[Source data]
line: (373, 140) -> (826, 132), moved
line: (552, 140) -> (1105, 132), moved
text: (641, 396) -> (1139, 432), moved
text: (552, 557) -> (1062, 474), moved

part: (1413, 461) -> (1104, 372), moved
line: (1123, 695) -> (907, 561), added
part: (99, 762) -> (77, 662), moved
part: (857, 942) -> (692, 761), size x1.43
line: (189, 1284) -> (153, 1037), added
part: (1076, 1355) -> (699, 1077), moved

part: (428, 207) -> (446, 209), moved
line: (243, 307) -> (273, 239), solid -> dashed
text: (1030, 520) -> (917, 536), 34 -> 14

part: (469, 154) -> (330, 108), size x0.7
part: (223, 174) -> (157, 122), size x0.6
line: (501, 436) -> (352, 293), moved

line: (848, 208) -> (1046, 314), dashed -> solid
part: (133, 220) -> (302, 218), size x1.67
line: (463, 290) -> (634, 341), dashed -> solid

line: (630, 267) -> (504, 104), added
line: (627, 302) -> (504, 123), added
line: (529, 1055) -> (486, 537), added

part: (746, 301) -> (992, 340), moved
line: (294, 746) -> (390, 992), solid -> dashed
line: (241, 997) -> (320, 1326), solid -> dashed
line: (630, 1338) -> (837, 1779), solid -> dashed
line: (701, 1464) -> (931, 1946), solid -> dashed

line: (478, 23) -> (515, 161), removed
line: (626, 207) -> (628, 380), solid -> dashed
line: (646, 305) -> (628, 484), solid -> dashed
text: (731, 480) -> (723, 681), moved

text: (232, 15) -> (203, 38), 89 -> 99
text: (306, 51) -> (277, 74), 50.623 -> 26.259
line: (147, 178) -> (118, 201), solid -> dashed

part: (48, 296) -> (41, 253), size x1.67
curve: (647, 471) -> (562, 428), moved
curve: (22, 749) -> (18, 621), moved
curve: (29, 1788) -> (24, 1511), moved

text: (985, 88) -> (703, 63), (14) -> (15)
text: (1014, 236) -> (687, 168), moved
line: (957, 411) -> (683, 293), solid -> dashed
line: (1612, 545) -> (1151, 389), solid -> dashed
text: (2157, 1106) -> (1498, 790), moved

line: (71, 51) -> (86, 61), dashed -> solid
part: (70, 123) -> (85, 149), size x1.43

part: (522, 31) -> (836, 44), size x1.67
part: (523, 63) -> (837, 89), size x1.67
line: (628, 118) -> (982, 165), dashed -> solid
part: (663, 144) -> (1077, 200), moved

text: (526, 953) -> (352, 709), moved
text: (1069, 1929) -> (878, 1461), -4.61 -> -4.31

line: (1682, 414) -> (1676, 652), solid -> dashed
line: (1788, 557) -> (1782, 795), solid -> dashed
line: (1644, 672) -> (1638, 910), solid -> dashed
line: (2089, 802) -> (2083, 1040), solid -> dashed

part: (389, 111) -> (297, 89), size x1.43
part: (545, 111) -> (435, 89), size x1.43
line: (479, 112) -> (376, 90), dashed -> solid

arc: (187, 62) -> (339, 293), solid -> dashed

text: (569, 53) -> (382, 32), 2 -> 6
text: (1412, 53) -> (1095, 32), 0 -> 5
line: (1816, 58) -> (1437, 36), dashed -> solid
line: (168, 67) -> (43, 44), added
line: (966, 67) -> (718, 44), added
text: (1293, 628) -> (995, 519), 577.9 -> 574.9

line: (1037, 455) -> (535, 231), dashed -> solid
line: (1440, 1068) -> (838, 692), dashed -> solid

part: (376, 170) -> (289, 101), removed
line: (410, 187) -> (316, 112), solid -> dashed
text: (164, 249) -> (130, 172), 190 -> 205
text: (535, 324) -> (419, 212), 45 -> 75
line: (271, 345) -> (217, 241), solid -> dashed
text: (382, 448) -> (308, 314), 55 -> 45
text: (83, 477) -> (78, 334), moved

**Goal of the exercise**
Every line in the records above that contains the word "removed" is to be copied out.

**Result**
line: (478, 23) -> (515, 161), removed
part: (376, 170) -> (289, 101), removed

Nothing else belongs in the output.